Work task: Repeat every entry exactly as it stands. Omit the images.

Page-level text extractions:
--------------------

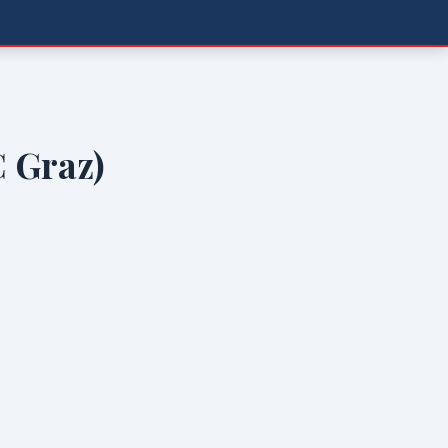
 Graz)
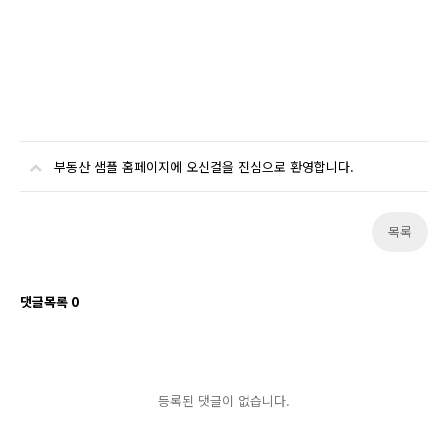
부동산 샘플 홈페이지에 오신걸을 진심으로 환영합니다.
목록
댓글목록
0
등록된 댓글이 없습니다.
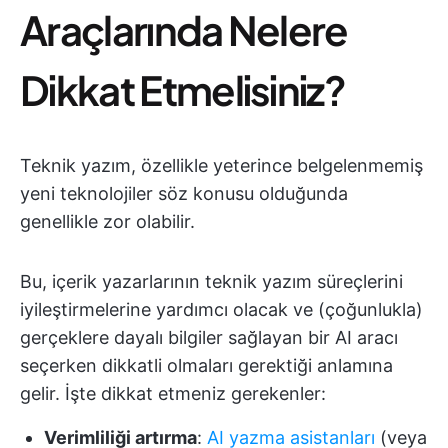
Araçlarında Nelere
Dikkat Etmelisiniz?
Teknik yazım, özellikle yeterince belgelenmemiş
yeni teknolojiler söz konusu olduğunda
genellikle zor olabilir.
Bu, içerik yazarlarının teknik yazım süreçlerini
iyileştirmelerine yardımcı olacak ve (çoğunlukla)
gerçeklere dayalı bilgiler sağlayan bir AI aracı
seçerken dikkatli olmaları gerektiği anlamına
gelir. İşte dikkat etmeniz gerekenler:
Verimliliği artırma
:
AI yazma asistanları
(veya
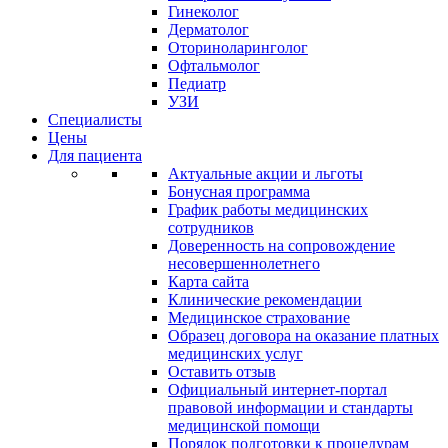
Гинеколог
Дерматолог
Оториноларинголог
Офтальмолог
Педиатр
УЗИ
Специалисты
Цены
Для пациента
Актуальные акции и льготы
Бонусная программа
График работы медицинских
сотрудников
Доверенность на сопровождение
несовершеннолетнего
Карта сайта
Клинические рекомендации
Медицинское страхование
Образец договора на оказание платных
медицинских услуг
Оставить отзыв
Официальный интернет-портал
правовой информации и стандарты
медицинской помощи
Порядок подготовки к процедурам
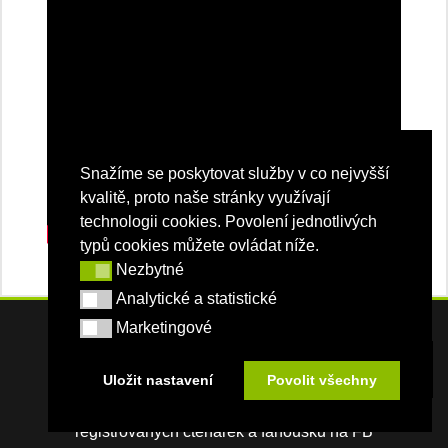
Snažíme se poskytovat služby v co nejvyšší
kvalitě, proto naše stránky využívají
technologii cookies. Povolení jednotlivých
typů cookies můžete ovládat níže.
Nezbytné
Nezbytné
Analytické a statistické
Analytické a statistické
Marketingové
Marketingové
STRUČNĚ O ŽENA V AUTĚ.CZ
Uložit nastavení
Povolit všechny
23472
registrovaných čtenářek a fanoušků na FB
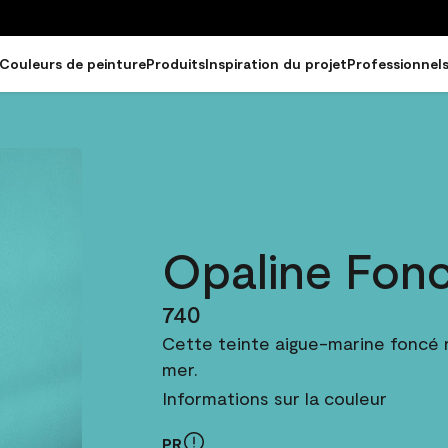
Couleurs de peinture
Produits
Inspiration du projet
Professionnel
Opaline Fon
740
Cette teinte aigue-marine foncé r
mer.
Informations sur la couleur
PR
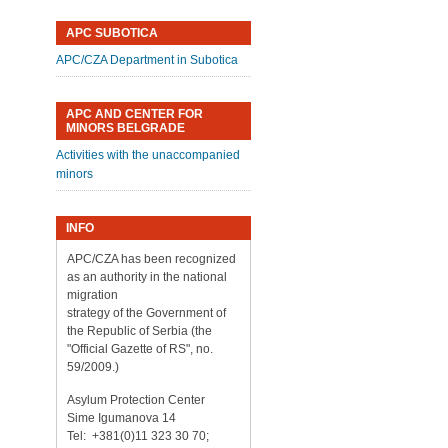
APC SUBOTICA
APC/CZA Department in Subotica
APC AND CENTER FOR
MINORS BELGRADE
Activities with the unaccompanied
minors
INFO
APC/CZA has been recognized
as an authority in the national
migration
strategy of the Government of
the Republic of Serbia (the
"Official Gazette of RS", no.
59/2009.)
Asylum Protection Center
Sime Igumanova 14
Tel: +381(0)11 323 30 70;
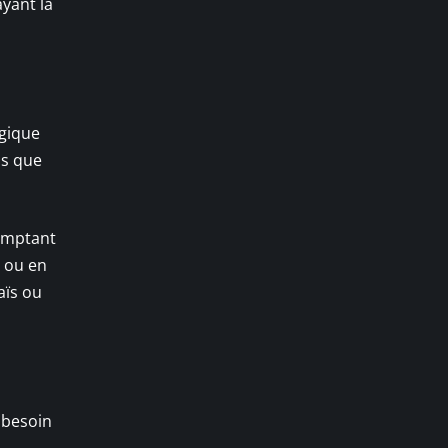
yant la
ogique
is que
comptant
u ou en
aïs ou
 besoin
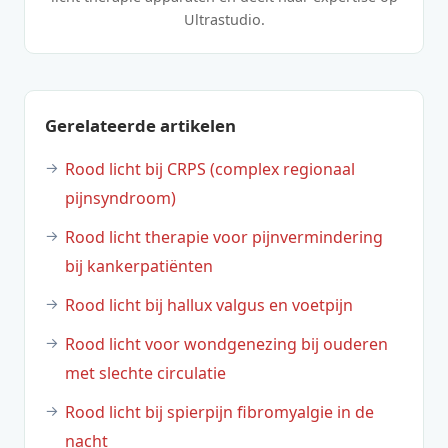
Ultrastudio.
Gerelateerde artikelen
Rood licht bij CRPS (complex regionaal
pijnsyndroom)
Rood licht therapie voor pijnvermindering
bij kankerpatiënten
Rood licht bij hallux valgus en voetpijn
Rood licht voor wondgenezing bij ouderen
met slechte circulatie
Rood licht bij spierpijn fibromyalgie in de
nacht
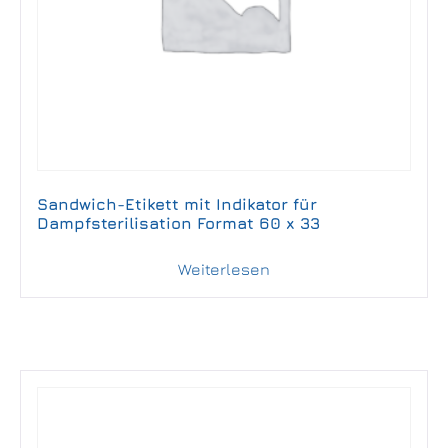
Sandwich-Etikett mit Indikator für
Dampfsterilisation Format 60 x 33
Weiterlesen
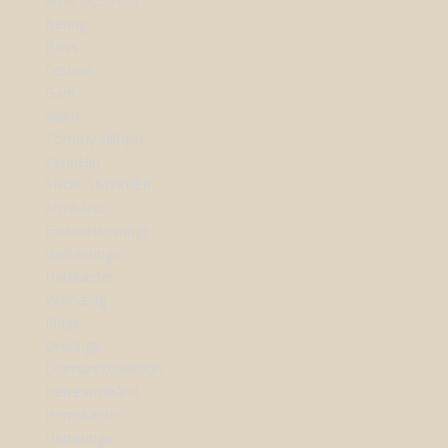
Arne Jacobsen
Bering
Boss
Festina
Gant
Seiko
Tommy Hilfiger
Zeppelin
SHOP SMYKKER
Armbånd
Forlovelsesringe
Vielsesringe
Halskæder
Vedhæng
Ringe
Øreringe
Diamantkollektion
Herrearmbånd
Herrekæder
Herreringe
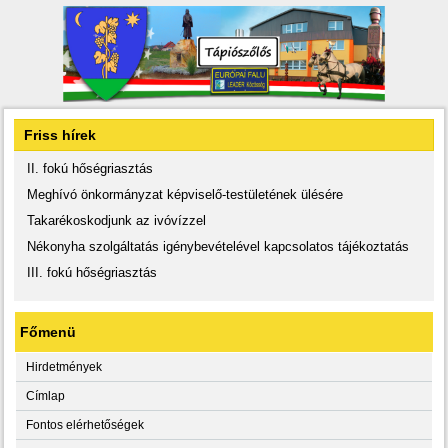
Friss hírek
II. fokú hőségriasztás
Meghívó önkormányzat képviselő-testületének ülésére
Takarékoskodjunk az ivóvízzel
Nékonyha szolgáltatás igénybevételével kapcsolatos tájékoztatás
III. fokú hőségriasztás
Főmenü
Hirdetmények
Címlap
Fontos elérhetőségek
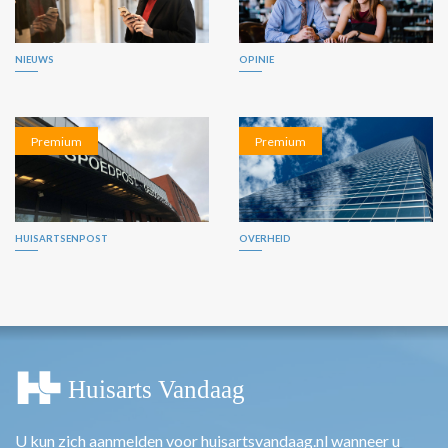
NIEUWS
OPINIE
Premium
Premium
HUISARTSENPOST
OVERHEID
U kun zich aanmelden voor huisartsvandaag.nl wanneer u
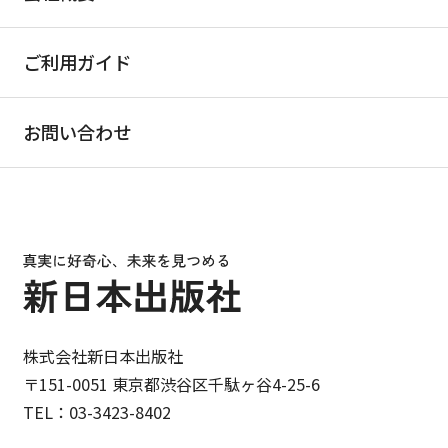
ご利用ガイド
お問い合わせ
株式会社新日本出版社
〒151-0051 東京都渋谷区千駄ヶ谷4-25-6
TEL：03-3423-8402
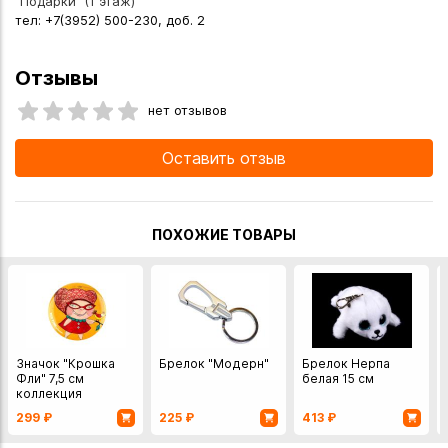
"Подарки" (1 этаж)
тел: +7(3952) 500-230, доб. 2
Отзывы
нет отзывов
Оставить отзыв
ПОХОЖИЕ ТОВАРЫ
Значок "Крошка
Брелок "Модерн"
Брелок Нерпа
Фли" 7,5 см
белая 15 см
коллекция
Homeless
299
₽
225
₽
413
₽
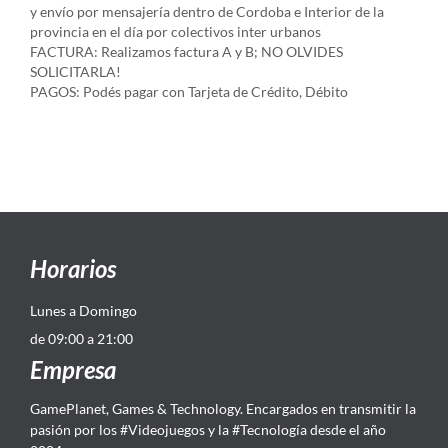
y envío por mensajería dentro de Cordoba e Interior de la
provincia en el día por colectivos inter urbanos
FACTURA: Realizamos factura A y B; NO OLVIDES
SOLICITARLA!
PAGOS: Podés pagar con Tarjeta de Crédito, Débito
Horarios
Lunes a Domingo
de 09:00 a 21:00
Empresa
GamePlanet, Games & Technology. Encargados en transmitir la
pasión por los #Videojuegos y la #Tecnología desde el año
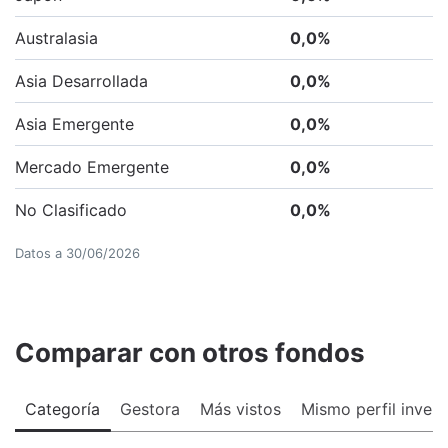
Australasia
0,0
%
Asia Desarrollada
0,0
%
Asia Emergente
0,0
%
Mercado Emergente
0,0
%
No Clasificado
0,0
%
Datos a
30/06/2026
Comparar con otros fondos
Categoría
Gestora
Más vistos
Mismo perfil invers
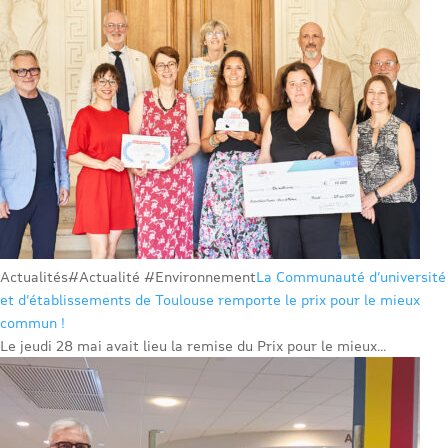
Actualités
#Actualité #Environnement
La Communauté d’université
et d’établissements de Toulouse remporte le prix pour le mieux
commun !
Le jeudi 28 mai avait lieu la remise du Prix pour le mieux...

--------------------

Completed task:
 Graz)
부동산 샘플 홈페이지에 오신걸을 진심으로 환영합니다.
목록
댓글목록
0
등록된 댓글이 없습니다.
Araçlarında Nelere
Dikkat Etmelisiniz?
Teknik yazım, özellikle yeterince belgelenmemiş
yeni teknolojiler söz konusu olduğunda
genellikle zor olabilir.
Bu, içerik yazarlarının teknik yazım süreçlerini
iyileştirmelerine yardımcı olacak ve (çoğunlukla)
gerçeklere dayalı bilgiler sağlayan bir AI aracı
seçerken dikkatli olmaları gerektiği anlamına
gelir. İşte dikkat etmeniz gerekenler:
Verimliliği artırma
:
AI yazma asistanları
(veya
Гинеколог
Дерматолог
Оториноларинголог
Офтальмолог
Педиатр
УЗИ
Специалисты
Цены
Для пациента
Актуальные акции и льготы
Бонусная программа
График работы медицинских
сотрудников
Доверенность на сопровождение
несовершеннолетнего
Карта сайта
Клинические рекомендации
Медицинское страхование
Образец договора на оказание платных
медицинских услуг
Оставить отзыв
Официальный интернет-портал
правовой информации и стандарты
медицинской помощи
Порядок подготовки к процедурам
Snažíme se poskytovat služby v co nejvyšší
kvalitě, proto naše stránky využívají
technologii cookies. Povolení jednotlivých
typů cookies můžete ovládat níže.
Nezbytné
Nezbytné
Analytické a statistické
Analytické a statistické
Marketingové
Marketingové
STRUČNĚ O ŽENA V AUTĚ.CZ
Uložit nastavení
Povolit všechny
23472
registrovaných čtenářek a fanoušků na FB
Couleurs de peinture
Produits
Inspiration du projet
Professionnel
Opaline Fon
740
Cette teinte aigue-marine foncé r
mer.
Informations sur la couleur
PR
APC SUBOTICA
APC/CZA Department in Subotica
APC AND CENTER FOR
MINORS BELGRADE
Activities with the unaccompanied
minors
INFO
APC/CZA has been recognized
as an authority in the national
migration
strategy of the Government of
the Republic of Serbia (the
"Official Gazette of RS", no.
59/2009.)
Asylum Protection Center
Sime Igumanova 14
Tel: +381(0)11 323 30 70;
yant la
ogique
is que
comptant
u ou en
aïs ou
 besoin
Ultrastudio.
Gerelateerde artikelen
Rood licht bij CRPS (complex regionaal
pijnsyndroom)
Rood licht therapie voor pijnvermindering
bij kankerpatiënten
Rood licht bij hallux valgus en voetpijn
Rood licht voor wondgenezing bij ouderen
met slechte circulatie
Rood licht bij spierpijn fibromyalgie in de
nacht
Sandwich-Etikett mit Indikator für
Dampfsterilisation Format 60 x 33
Weiterlesen
Arne Jacobsen
Bering
Boss
Festina
Gant
Seiko
Tommy Hilfiger
Zeppelin
SHOP SMYKKER
Armbånd
Forlovelsesringe
Vielsesringe
Halskæder
Vedhæng
Ringe
Øreringe
Diamantkollektion
Herrearmbånd
Herrekæder
Herreringe
Friss hírek
II. fokú hőségriasztás
Meghívó önkormányzat képviselő-testületének ülésére
Takarékoskodjunk az ivóvízzel
Nékonyha szolgáltatás igénybevételével kapcsolatos tájékoztatás
III. fokú hőségriasztás
Főmenü
Hirdetmények
Címlap
Fontos elérhetőségek
NIEUWS
OPINIE
Premium
Premium
HUISARTSENPOST
OVERHEID
U kun zich aanmelden voor huisartsvandaag.nl wanneer u
ご利用ガイド
お問い合わせ
株式会社新日本出版社
〒151-0051 東京都渋谷区千駄ヶ谷4-25-6
TEL：03-3423-8402
"Подарки" (1 этаж)
тел: +7(3952) 500-230, доб. 2
Отзывы
нет отзывов
Оставить отзыв
ПОХОЖИЕ ТОВАРЫ
Значок "Крошка
Брелок "Модерн"
Брелок Нерпа
Фли" 7,5 см
белая 15 см
коллекция
Homeless
299
₽
225
₽
413
₽
y envío por mensajería dentro de Cordoba e Interior de la
provincia en el día por colectivos inter urbanos
FACTURA: Realizamos factura A y B; NO OLVIDES
SOLICITARLA!
PAGOS: Podés pagar con Tarjeta de Crédito, Débito
Horarios
Lunes a Domingo
de 09:00 a 21:00
Empresa
GamePlanet, Games & Technology. Encargados en transmitir la
pasión por los #Videojuegos y la #Tecnología desde el año
Australasia
0,0
%
Asia Desarrollada
0,0
%
Asia Emergente
0,0
%
Mercado Emergente
0,0
%
No Clasificado
0,0
%
Datos a
30/06/2026
Comparar con otros fondos
Categoría
Gestora
Más vistos
Mismo perfil invers
Actualités
#Actualité #Environnement
La Communauté d’université
et d’établissements de Toulouse remporte le prix pour le mieux
commun !
Le jeudi 28 mai avait lieu la remise du Prix pour le mieux...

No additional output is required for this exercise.